-- SUPPLIED PASSAGE --
=== Begin Enclosure ===
Insults of my intelligence aside, the 8s have the E30 flatness, not this curvy/slantiness. They don't have integrated spoilers in the trunklid, and the lights and rear panels line up vertically.


----------



## bmw325 (Dec 19, 2001)

Roadstergal-

Your points about seeing much more "Bangle" in this design and the e46 vs cars like the e30 are well taken. Yes, the e46 does have a big butt compared w/ older BMWs. The things that us "Bangle bashers" object to are mostly in the details. Yes, that may sound "nit picky" but when you add up all the gratuiitous slashes, strange cruves, eyebrows, bad trunk/hood cut-lines, droopy grilles, you end up with a mess. The z4 could look good if it didn't have a hump-back, was not zoro'd and didn't have a droopy snout. The e65 could look decent if it weren't for its front and rear styling. The e60 would take more work... 

This concept does have a few styling cues that are a little funky. But overall, the overall shape is nice, there are no distracting cuts (and the one character line it has is nicely dont). The tail is kind of innocuous in a TSX-way-- not good or bad. The headlights are a bit "funky"-- but atleast they don't have eyebrows, and the grille isnt drooping (the 2 things that us Bangle-bashers object to the most). And, I LOVE the return of the shark-nose-- that was one of BMW's best styling cues. Anyway, this is exactly the type of design I would've expected from BMW to "move themselves into the 21st century". INstead, they just went for gratuitous (ugly) flash on their production models.
=== End Enclosure ===
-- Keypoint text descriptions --
=== Begin Enclosure ===
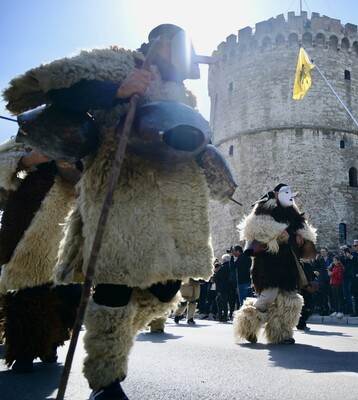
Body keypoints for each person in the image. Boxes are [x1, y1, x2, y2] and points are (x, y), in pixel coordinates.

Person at [4, 24, 226, 398]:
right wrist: (116, 91)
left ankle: (111, 328)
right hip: (121, 194)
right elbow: (55, 85)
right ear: (164, 43)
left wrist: (210, 161)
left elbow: (188, 137)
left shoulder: (182, 93)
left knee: (165, 289)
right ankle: (106, 380)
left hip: (174, 206)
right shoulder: (120, 63)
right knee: (116, 285)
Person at [0, 146, 80, 373]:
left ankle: (50, 345)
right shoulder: (29, 137)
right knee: (27, 291)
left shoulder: (85, 138)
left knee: (64, 293)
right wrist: (26, 160)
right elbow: (3, 169)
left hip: (67, 227)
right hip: (28, 230)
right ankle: (24, 351)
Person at [233, 183, 317, 344]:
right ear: (277, 194)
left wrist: (301, 236)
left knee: (290, 298)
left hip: (288, 262)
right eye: (286, 192)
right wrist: (278, 231)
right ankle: (248, 327)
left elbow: (302, 228)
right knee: (268, 297)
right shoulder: (265, 208)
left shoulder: (293, 213)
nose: (290, 196)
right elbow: (254, 228)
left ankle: (282, 334)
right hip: (269, 263)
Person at [214, 254, 231, 322]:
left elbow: (217, 275)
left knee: (222, 301)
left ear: (224, 260)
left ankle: (223, 316)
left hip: (222, 286)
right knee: (219, 300)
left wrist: (215, 272)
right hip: (228, 286)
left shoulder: (224, 267)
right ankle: (221, 315)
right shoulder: (230, 266)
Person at [338, 245, 354, 314]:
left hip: (348, 277)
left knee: (347, 294)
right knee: (345, 294)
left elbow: (351, 262)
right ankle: (346, 308)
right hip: (343, 277)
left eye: (343, 250)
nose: (341, 252)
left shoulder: (351, 257)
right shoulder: (342, 258)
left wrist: (348, 255)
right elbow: (341, 259)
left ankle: (350, 309)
=== End Enclosure ===
-- TASK TO COMPLETE --
Rewrite the BMW styling thread with "trunklid" renamed to "decklid", starting at the words "Insults of my" and ending after "line up vertically.".

-- RESPONSE --
Insults of my intelligence aside, the 8s have the E30 flatness, not this curvy/slantiness. They don't have integrated spoilers in the decklid, and the lights and rear panels line up vertically.